Monday, May 11, 2015

Resistance: Southeastern Europe




The spatial factor derives from the fundamentally and deliberately asymmetrical nature of Nazi rule in Europe. Between the two extreme ends of the timescale on which Nazi planners projected their program—the immediate strategic contingencies of battle and the ultimate ideological goals of transforming the European continent in an imperial order destined to last one thousand years—there was an almost infinite latitude for experimentation, provisional solutions, and a very peculiar management of priorities, of a military, economic, or ideological nature.

Southeastern Europe, particularly the Balkans, form a second area with a distinct fate. The German invasion responded to the strategic imperative to occupy the northern shore of the Mediterranean in order to avoid a British landing rather than the implementation of any precise planning or ideological design. The winter famine in Greece in 1941 and 1942, for example, was the result of cynical neglect and contempt for the lives of the local population and not of any deliberate calculation. In Yugoslavia in particular, a country that had verged on civil war ever since its creation after World War I, extreme brutality against the civilian population combined with murderously divisive occupation policies, as practiced by the German, Italian, and Hungarian occupiers, exacerbating tensions among Serbs, Croats, Bosnian Muslims, Slovenes, ethnic Hungarians, ethnic Germans, Jews, and Gypsies, degenerated into generalized internecine killing.

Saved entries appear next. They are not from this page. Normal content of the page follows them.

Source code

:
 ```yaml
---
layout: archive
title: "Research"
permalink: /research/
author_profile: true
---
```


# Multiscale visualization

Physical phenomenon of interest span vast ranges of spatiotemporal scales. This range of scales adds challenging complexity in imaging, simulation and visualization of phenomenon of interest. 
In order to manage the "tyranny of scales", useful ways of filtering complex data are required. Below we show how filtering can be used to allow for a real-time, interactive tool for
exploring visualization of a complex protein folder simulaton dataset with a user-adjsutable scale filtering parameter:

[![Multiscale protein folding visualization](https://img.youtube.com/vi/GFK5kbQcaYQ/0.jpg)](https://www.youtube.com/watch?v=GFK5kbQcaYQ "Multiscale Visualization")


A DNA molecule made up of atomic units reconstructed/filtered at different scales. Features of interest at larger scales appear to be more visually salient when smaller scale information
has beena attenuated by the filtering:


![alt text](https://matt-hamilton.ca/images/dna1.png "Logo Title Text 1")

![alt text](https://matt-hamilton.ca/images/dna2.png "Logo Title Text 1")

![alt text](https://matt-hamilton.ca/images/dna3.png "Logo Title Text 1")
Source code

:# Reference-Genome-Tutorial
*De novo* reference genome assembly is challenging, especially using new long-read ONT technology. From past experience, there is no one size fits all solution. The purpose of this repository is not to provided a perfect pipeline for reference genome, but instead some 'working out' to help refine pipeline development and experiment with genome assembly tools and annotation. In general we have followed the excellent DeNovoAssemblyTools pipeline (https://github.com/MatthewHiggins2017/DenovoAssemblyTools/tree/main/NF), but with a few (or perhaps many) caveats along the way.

The creation of a Croat fascist—Ustas¡a—State and the annexation policies in other areas were particularly nefarious in this regard.

In this context of anarchy, the tiny prewar communist parties emerged as the most efficient and credible endogenous force. Partisan republics, organizing the redistribution of land and capable of halting ethnic violence, both by offering an alternative political creed and by ruthlessly eliminating its nationalist adversaries, established the only homegrown communist regimes in Europe outside the Soviet Union, in Albania and Yugoslavia. In Greece only the intervention of twenty-two thousand British troops could avert a similar scenario. Unlike postwar France, Italy, or the German Democratic Republic, which would rhetorically proclaim to be political regimes born from resistance struggle, the Albanian and Yugoslav communist parties effectively transformed a clandestine underground apparatus into a new ruling elite, with all the problems this entailed. By 1957 Milovan Djilas, himself a partisan hero, would describe in The New Class how a regime built on this historical legitimacy was hermetically closed to the younger generations and fundamentally frozen in its evolution.

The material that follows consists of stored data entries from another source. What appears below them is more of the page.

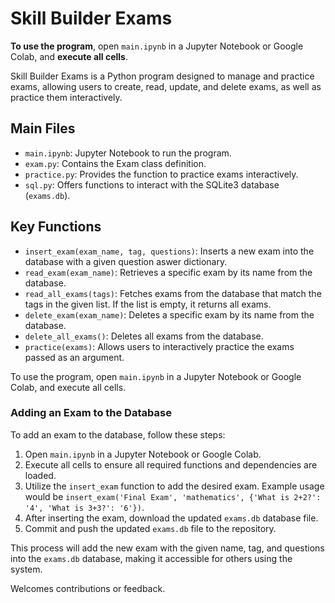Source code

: # Skill Builder Exams
**To use the program**, open `main.ipynb` in a Jupyter Notebook or Google Colab, and **execute all cells**.

Skill Builder Exams is a Python program designed to manage and practice exams, allowing users to create, read, update, and delete exams, as well as practice them interactively.

## Main Files

- `main.ipynb`: Jupyter Notebook to run the program.
- `exam.py`: Contains the Exam class definition.
- `practice.py`: Provides the function to practice exams interactively.
- `sql.py`: Offers functions to interact with the SQLite3 database (`exams.db`).

## Key Functions

- `insert_exam(exam_name, tag, questions)`: Inserts a new exam into the database with a given question aswer dictionary.
- `read_exam(exam_name)`: Retrieves a specific exam by its name from the database.
- `read_all_exams(tags)`: Fetches exams from the database that match the tags in the given list. If the list is empty, it returns all exams.
- `delete_exam(exam_name)`: Deletes a specific exam by its name from the database.
- `delete_all_exams()`: Deletes all exams from the database.
- `practice(exams)`: Allows users to interactively practice the exams passed as an argument.

To use the program, open `main.ipynb` in a Jupyter Notebook or Google Colab, and execute all cells.

### Adding an Exam to the Database

To add an exam to the database, follow these steps:

1. Open `main.ipynb` in a Jupyter Notebook or Google Colab.
2. Execute all cells to ensure all required functions and dependencies are loaded.
3. Utilize the `insert_exam` function to add the desired exam. Example usage would be `insert_exam('Final Exam', 'mathematics', {'What is 2+2?': '4', 'What is 3+3?': '6'})`.
4. After inserting the exam, download the updated `exams.db` database file.
5. Commit and push the updated `exams.db` file to the repository.

This process will add the new exam with the given name, tag, and questions into the `exams.db` database, making it accessible for others using the system.

Welcomes contributions or feedback.
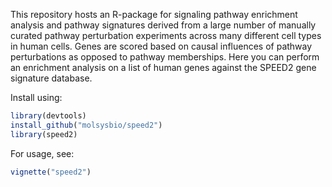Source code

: This repository hosts an R-package for signaling pathway enrichment analysis and pathway signatures derived from a large number of manually curated pathway perturbation experiments across many different cell types in human cells. Genes are scored based on causal influences of pathway perturbations as opposed to pathway memberships. Here you can perform an enrichment analysis on a list of human genes against the SPEED2 gene signature database.

Install using: 

```r
library(devtools)
install_github("molsysbio/speed2")
library(speed2)
```

For usage, see:

```r
vignette("speed2")
```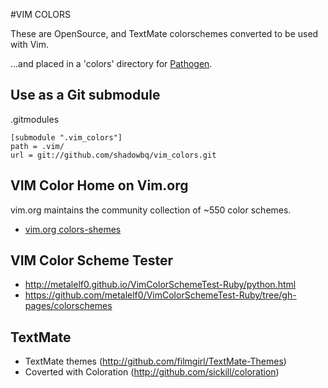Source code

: #VIM COLORS

These are OpenSource, and TextMate colorschemes converted to be used with Vim.

...and placed in a 'colors' directory for [Pathogen](https://github.com/tpope/vim-pathogen).

## Use as a Git submodule

  .gitmodules

```shell
[submodule ".vim_colors"]
path = .vim/
url = git://github.com/shadowbq/vim_colors.git
```

## VIM Color Home on Vim.org
vim.org maintains the community collection of ~550 color schemes.
* [vim.org colors-shemes](http://www.vim.org/scripts/script_search_results.php?keywords=&script_type=color+scheme&order_by=rating&direction=descending&search=search)

## VIM Color Scheme Tester

* http://metalelf0.github.io/VimColorSchemeTest-Ruby/python.html
* https://github.com/metalelf0/VimColorSchemeTest-Ruby/tree/gh-pages/colorschemes


## TextMate
* TextMate themes (http://github.com/filmgirl/TextMate-Themes)
* Coverted with Coloration (http://github.com/sickill/coloration) 
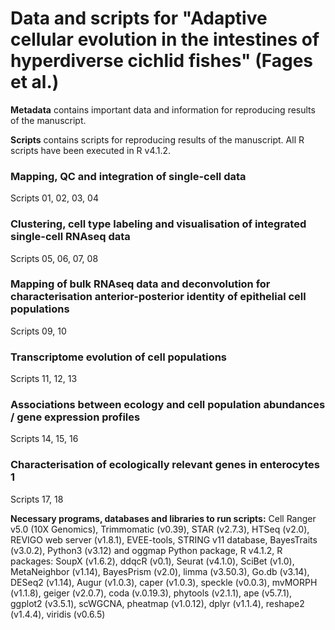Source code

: # Data and scripts for "Adaptive cellular evolution in the intestines of hyperdiverse cichlid fishes" (Fages et al.)

**Metadata** contains important data and information for reproducing results of the manuscript. 

**Scripts** contains scripts for reproducing results of the manuscript. All R scripts have been executed in R v4.1.2.

### Mapping, QC and integration of single-cell data
Scripts 01, 02, 03, 04


### Clustering, cell type labeling and visualisation of integrated single-cell RNAseq data
Scripts 05, 06, 07, 08


### Mapping of bulk RNAseq data and deconvolution for characterisation anterior-posterior identity of epithelial cell populations  
Scripts 09, 10


### Transcriptome evolution of cell populations  
Scripts 11, 12, 13


### Associations between ecology and cell population abundances / gene expression profiles
Scripts 14, 15, 16

### Characterisation of ecologically relevant genes in enterocytes 1
Scripts 17, 18

**Necessary programs, databases and libraries to run scripts:**
Cell Ranger v5.0 (10X Genomics), 
Trimmomatic (v0.39), 
STAR (v2.7.3), 
HTSeq (v2.0), 
REVIGO web server (v1.8.1), 
EVEE-tools, 
STRING v11 database, 
BayesTraits (v3.0.2),
Python3 (v3.12) and oggmap Python package, 
R v4.1.2, 
R packages: SoupX (v1.6.2), ddqcR (v0.1), Seurat (v4.1.0), SciBet (v1.0), MetaNeighbor (v1.14), BayesPrism (v2.0), limma (v3.50.3), Go.db (v3.14), DESeq2 (v1.14), Augur (v1.0.3), caper (v1.0.3), speckle (v0.0.3), mvMORPH (v1.1.8), geiger (v2.0.7), coda (v.0.19.3), phytools (v2.1.1), ape (v5.7.1), ggplot2 (v3.5.1), scWGCNA, pheatmap (v1.0.12), dplyr (v1.1.4), reshape2 (v1.4.4), viridis (v0.6.5)
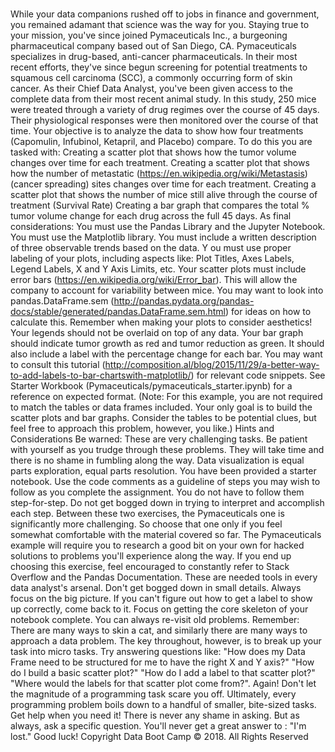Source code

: # 
While your data companions rushed off to jobs in finance and government, you remained adamant that science was the way for you. 
Staying true to your mission, you've since joined Pymaceuticals Inc., a burgeoning pharmaceutical company based out of San Diego, CA. 
Pymaceuticals specializes in drug-based, anti-cancer pharmaceuticals. 
In their most recent efforts, they've since begun screening for potential treatments to squamous cell carcinoma (SCC), 
a commonly occurring form of skin cancer.
As their Chief Data Analyst, you've been given access to the complete data from their most recent animal study. 
In this study, 250 mice were treated through a variety of drug regimes over the course of 45 days. 
Their physiological responses were then monitored over the course of that time. 
Your objective is to analyze the data to show how four treatments (Capomulin, Infubinol, Ketapril, and Placebo) compare.
To do this you are tasked with:
Creating a scatter plot that shows how the tumor volume changes over time for each treatment. 
Creating a scatter plot that shows how the number of metastatic (https://en.wikipedia.org/wiki/Metastasis) (cancer spreading) sites 
changes over time for each treatment. 
Creating a scatter plot that shows the number of mice still alive through the course of treatment (Survival Rate) 
Creating a bar graph that compares the total % tumor volume change for each drug across the full 45 days.
As final considerations:
You must use the Pandas Library and the Jupyter Notebook. You must use the Matplotlib library. 
You must include a written description of three observable trends based on the data. Y
ou must use proper labeling of your plots, including aspects like: Plot Titles, Axes Labels, Legend Labels, X and Y Axis Limits, etc. 
Your scatter plots must include error bars (https://en.wikipedia.org/wiki/Error_bar). 
This will allow the company to account for variability between mice. 
You may want to look into pandas.DataFrame.sem (http://pandas.pydata.org/pandas-docs/stable/generated/pandas.DataFrame.sem.html) 
for ideas on how to calculate this. Remember when making your plots to consider aesthetics!
Your legends should not be overlaid on top of any data. Your bar graph should indicate tumor growth as red and tumor reduction as green. 
It should also include a label with the percentage change for each bar. 
You may want to consult this tutorial (http://composition.al/blog/2015/11/29/a-better-way-to-add-labels-to-bar-chartswith-matplotlib/) for 
relevant code snippets.
See Starter Workbook (Pymaceuticals/pymaceuticals_starter.ipynb) for a reference on expected format. 
(Note: For this example, you are not required to match the tables or data frames included. 
Your only goal is to build the scatter plots and bar graphs. Consider the tables to be potential clues, but feel free to approach this 
problem, however, you like.)
Hints and Considerations
Be warned: These are very challenging tasks. Be patient with yourself as you trudge through these problems. 
They will take time and there is no shame in fumbling along the way. 
Data visualization is equal parts exploration, equal parts resolution.
You have been provided a starter notebook. Use the code comments as a guideline of steps you may wish to follow as you complete the 
assignment.
You do not have to follow them step-for-step. Do not get bogged down in trying to interpret and accomplish each step.
Between these two exercises, the Pymaceuticals one is significantly more challenging. So choose that one only if you feel somewhat 
comfortable with the material covered so far. 
The Pymaceuticals example will require you to research a good bit on your own for hacked solutions to problems you'll experience along 
the way. If you end up choosing this exercise, feel encouraged to constantly refer to Stack Overflow and the Pandas Documentation. 
These are needed tools in every data analyst's arsenal.
Don't get bogged down in small details. Always focus on the big picture. If you can't figure out how to get a label to show up correctly,
come back to it. Focus on getting the core skeleton of your notebook complete. You can always re-visit old problems.
Remember: There are many ways to skin a cat, and similarly there are many ways to approach a data problem. The key throughout, however, 
is to break up your task into micro tasks. Try answering questions like: "How does my Data Frame need to be structured for me to have the
right X and Y axis?" "How do I build a basic scatter plot?" "How do I add a label to that scatter plot?" "Where would the labels for that
scatter plot come from?". Again! Don't let the magnitude of a programming task scare you off. Ultimately, every programming problem boils
down to a handful of smaller, bite-sized tasks.
Get help when you need it! There is never any shame in asking. But as always, ask a specific question. You'll never get a great answer 
to : "I'm lost." Good luck!
Copyright
Data Boot Camp © 2018. All Rights Reserved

A last important chronological distinction applies to the ‘‘end’’ of resistance. For Poland, Ukraine, and the Baltic countries, anti-Soviet partisan activity continued into the late 1940s. For parts of central and eastern Europe, particularly for the Balkans, including Greece, 1945 is not the end of the cycle of civil war, ethnic cleansing, expropriation, and political violence. The second half of the decade from 1938 to 1948 is in that regard often more fundamental than the five years up to 1943.

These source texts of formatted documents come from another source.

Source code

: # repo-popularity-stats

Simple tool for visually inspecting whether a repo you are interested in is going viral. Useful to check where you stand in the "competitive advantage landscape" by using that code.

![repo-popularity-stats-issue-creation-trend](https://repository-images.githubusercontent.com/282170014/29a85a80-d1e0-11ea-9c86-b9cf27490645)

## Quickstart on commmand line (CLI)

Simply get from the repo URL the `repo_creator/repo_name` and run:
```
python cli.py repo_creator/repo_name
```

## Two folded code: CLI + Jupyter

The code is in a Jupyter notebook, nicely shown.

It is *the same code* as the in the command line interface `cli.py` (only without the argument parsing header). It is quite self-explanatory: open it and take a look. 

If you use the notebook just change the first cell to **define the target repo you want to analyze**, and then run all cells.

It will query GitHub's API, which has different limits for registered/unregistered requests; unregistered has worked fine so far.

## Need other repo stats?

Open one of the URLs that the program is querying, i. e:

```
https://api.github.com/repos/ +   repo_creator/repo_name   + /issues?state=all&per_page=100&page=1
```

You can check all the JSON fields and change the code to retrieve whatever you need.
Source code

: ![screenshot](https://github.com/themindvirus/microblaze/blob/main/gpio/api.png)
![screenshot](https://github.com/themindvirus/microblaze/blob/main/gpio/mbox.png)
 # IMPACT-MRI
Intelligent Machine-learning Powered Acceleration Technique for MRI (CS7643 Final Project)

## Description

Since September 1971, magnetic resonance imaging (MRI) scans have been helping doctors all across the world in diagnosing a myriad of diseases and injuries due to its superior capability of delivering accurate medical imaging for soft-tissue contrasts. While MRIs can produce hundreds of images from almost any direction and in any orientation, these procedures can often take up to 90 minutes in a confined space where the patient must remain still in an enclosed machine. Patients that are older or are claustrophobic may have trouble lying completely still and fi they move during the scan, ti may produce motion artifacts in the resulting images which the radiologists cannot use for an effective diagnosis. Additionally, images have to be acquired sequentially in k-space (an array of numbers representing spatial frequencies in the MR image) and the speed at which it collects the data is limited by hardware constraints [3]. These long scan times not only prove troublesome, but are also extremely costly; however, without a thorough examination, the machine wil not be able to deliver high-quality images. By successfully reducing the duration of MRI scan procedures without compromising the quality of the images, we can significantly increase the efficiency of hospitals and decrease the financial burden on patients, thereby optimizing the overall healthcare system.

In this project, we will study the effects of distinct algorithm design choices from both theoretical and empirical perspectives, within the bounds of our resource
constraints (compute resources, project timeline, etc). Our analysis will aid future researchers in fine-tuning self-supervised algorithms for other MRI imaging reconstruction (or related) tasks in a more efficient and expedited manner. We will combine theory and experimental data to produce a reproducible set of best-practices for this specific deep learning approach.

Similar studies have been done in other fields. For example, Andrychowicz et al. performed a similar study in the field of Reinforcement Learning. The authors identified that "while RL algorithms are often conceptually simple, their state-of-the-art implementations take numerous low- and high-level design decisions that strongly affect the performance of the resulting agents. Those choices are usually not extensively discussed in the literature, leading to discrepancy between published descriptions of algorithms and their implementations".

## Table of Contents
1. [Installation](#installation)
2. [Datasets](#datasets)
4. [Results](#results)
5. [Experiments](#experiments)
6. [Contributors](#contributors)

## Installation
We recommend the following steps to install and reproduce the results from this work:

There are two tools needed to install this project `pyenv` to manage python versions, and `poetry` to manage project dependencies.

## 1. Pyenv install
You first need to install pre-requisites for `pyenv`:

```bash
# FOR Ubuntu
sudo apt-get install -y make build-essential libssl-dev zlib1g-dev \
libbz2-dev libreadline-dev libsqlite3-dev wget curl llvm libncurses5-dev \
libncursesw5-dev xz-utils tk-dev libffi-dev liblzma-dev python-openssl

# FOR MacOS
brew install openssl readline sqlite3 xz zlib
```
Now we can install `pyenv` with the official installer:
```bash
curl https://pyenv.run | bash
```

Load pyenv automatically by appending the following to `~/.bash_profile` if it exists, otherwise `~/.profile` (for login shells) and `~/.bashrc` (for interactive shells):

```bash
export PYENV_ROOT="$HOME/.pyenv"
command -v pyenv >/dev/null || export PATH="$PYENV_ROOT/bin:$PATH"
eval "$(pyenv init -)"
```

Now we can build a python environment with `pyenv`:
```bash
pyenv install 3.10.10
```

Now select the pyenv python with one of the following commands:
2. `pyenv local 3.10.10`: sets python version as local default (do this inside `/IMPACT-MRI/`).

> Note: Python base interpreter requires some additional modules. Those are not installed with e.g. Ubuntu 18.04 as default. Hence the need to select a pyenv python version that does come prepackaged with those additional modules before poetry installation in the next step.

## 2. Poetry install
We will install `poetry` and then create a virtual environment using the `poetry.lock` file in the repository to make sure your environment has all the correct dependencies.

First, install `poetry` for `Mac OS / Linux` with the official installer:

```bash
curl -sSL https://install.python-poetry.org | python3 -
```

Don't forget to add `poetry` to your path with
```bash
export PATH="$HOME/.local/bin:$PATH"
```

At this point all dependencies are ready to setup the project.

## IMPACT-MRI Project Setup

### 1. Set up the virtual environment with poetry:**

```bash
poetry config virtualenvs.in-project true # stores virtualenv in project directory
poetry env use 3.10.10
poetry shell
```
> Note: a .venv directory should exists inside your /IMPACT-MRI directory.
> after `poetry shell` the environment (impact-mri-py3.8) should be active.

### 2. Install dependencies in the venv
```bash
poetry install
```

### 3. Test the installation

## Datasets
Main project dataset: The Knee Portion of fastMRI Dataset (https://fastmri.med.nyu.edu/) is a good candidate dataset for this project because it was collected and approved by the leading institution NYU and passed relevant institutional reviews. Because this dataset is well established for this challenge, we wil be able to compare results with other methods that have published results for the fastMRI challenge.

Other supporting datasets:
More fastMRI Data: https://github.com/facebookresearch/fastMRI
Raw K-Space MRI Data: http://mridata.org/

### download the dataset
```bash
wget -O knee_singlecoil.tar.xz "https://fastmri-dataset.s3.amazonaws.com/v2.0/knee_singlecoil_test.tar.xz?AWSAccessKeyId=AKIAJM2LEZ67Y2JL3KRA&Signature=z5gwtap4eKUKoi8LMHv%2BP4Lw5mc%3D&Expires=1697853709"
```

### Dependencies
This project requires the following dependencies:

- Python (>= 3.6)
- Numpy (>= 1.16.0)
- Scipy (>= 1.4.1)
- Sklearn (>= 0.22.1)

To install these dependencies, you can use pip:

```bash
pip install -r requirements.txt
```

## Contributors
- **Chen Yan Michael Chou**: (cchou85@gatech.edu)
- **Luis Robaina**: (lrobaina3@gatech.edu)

The early engagement of nationalists in the resistance, during the fall of 1939 in Poland; the summer of 1940 in Norway, the Netherlands, and Belgium; from April 1941 in Serbia and Greece; followed by the simultaneous entry of communist militants all over occupied Europe in June and July of 1941. A broadening of the basis occurred late in 1942 and in the course of 1943, particularly through the dynamic of ‘‘functional’’ resistance involving resisters with a very different profile. In late 1943 and during 1944, the expectation of a German retreat then created space either for a process of unification of a national resistance front anticipating the formation of a new postwar political coalition, such as in most western European countries, or a situation of civil war in the absence of prospects for coalition and power-sharing, such as in eastern and southern Europe. Resistance is thus a central category in understanding the war experience and postwar trajectory of European societies, but one whose impact has to be measured carefully in political, social, and even cultural terms depending on the geographical and chronological setting, and it is furthermore necessary to distinguish between the different forms of engagement in the struggle against it.